Gundlach Optical Company, Rochester, New York            1897 - 1898?




Its real name is still a mystery, so I've called it the "Sunburst" based on the sun ray-like design on the speed dial.


The production years are based on the shutter's appearance on a number of Folding Cyclones, Bicycle Folding Cyclones and the Long Focus Cyclone from Western Camera Mfg. Company's circa 1898 catalogue.  I'm guessing the camera shown below to be a Western Camera Manufacturing Company Long Focus Cyclone, as the only cameras I've ever seen equipped with this "Sunburst" shutter were those sold by Western Camera Mfg. Company. The Gundlach Optical name on the shutter indicates it preceded the company's 1902 acquisition of the Manhattan Optical Company, now becoming the Gundlach-Manhattan Optical Company:




                                                   Long Focus Cyclone Camera 4x5, with Gundlach's "Starburst" Shutter


The "Sunburst" is referred to in Western's circa 1898 catalogue descriptions as a "new improved shutter".  It's neither offered as a separate item in this catalogue, nor is it seen in Gundlach's catalogues beyond 1898 or any of the supplier catalogues I've had access to. I've been unable to locate any Gundlach catalogues from the mid-1890's, or any other trade publications with an advertisement for this shutter.

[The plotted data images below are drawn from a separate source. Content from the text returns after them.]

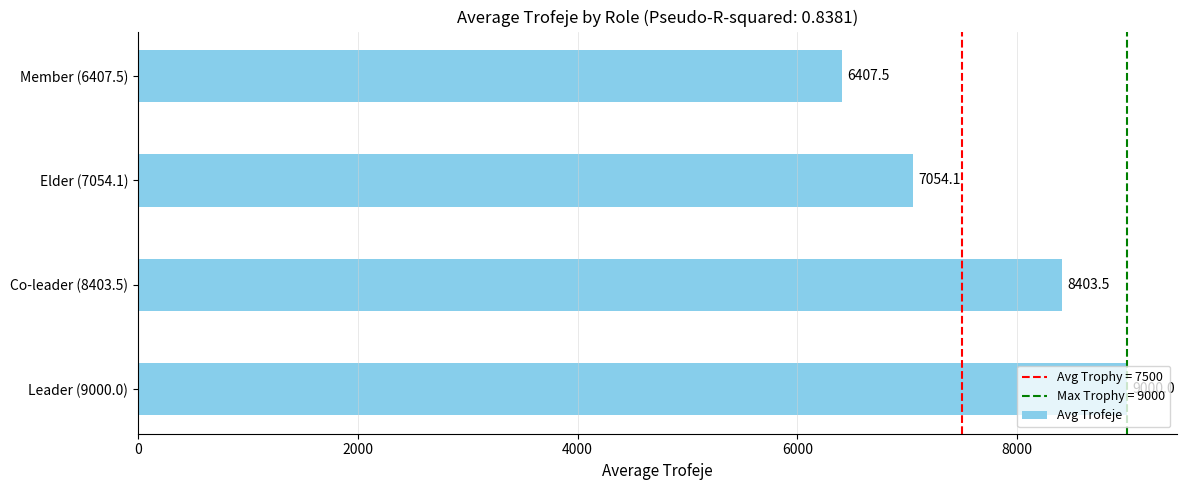

What is the sum of all values?

30865.1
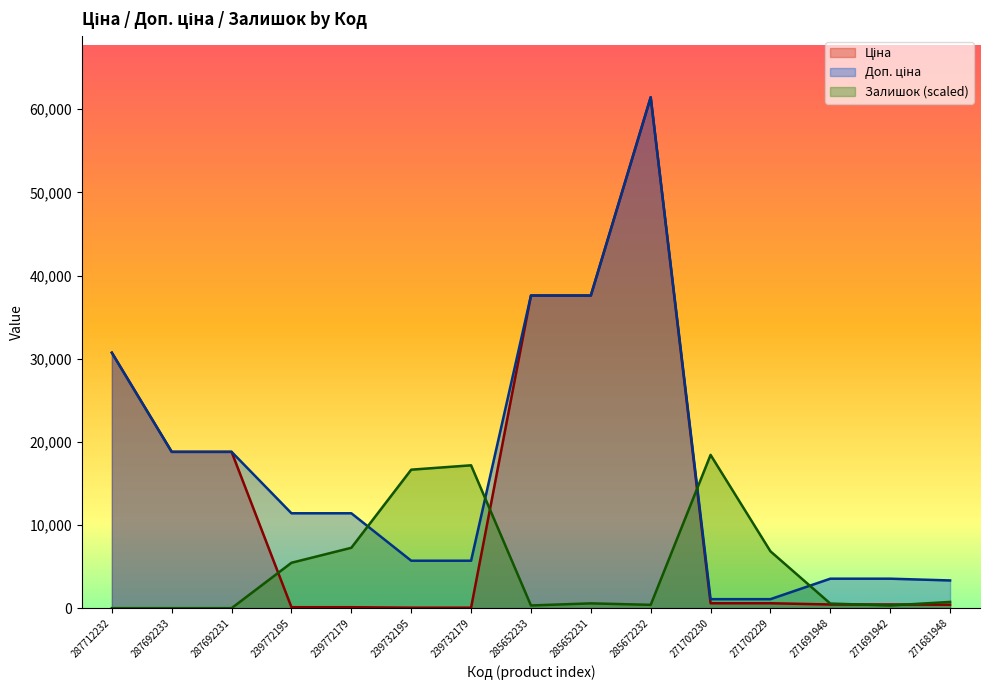

Does the chart display data point markers on the line(s)?

No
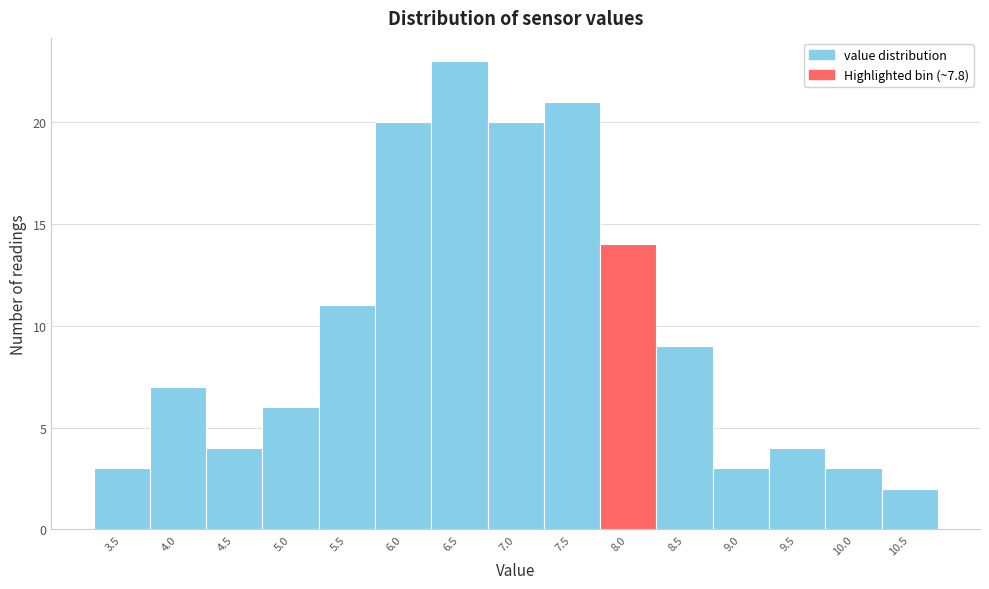

Reading left to right, transcribe this chart: for each bar, give the range it covers on the x-axis and its height. The values are not printed on the chart, so give them approximately, as read against the axis.

3.25 to 3.75: 3
3.75 to 4.25: 7
4.25 to 4.75: 4
4.75 to 5.25: 6
5.25 to 5.75: 11
5.75 to 6.25: 20
6.25 to 6.75: 23
6.75 to 7.25: 20
7.25 to 7.75: 21
7.75 to 8.25: 14
8.25 to 8.75: 9
8.75 to 9.25: 3
9.25 to 9.75: 4
9.75 to 10.25: 3
10.25 to 10.75: 2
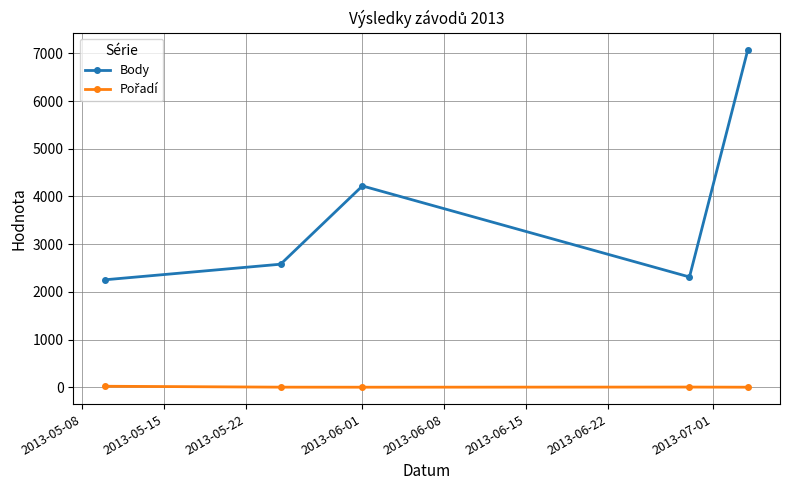

What is the lowest value of the Body series?

2254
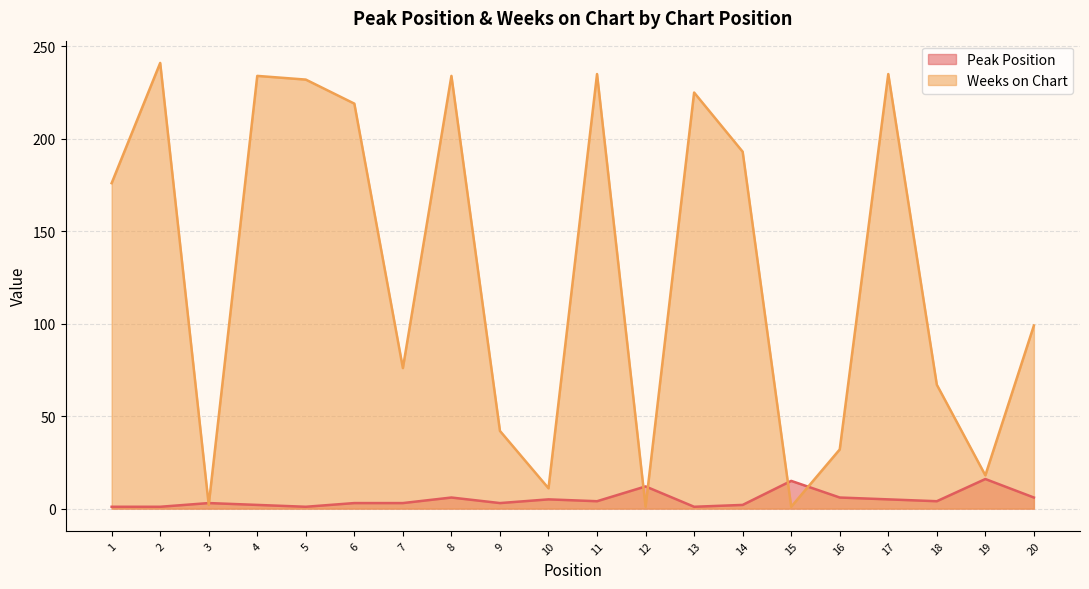

Reading left to right, transcribe all the data shown in this chart.

Peak Position: 1	1	3	2	1	3	3	6	3	5	4	12	1	2	15	6	5	4	16	6
Weeks on Chart: 176	241	2	234	232	219	76	234	42	11	235	1	225	193	1	32	235	67	18	99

As has been seen with some other manufacturers, not all of their shutters were made available in catalogues as a stand-alone item, only being available as installed on a camera. 


Having all the earmarks of Gundlach's cameras indicates the Folding Cyclone-line was made by Gundlach Optical for the Western Camera Mfg. Company. And so it follows they'd be equipped with Gundlach's shutters. The believed Long Focus Cyclone Camera shown here appears nearly identical to Gundlach's Korona Long-Focus Camera. There is the possibility that the shutter was made exclusively for Western's Folding Cyclones, and that you'll never see them on any other maker's products. But given that Gundlach built cameras for a number of other companies (such as Western in this instance), designing and producing an all new shutter for just one company would have been a major undertaking.  It would have made no financial sense if this newly designed shutter couldn't have been used on Gundlach's own cameras, the cameras they were making for other companies (such as Western), or the cameras Gundlach was selling to photographic suppliers or retailers such as Montgomery Ward & Company ("Garden City" Series) and the A.S. Aloe Company ("Globe" Series) that placed their own private labels on them.  As has been speculated with one of Bausch & Lomb's earlier shutters that appeared exclusive to the Sunart Vici Camera, maybe the "Sunburst's" existence was so brief that only one maker's cameras had the opportunity to be equipped with them.  


On this "Sunburst" example, the shutter's speeds range from 1/100 - 1 second, with the name "Gundlach Opt. Co., Rochester, N.Y." stamped at top above the speed dial.  The aperture scale is marked "4x5 W.A." (for wide angle) and both the front and rear lenses are marked "Gundlach Optical Co. 4x5 Sym" (for symmetrical).


Along with the original Gundlach Shutter - Time & Instantaneous of the early 1890's, the "Sunburst" is one of their least encountered shutters.  With the three or four that I've seen on Ebay over the past 15 years, and no other physical examples found on the Internet, this shutter is extremely scarce or borderline rare.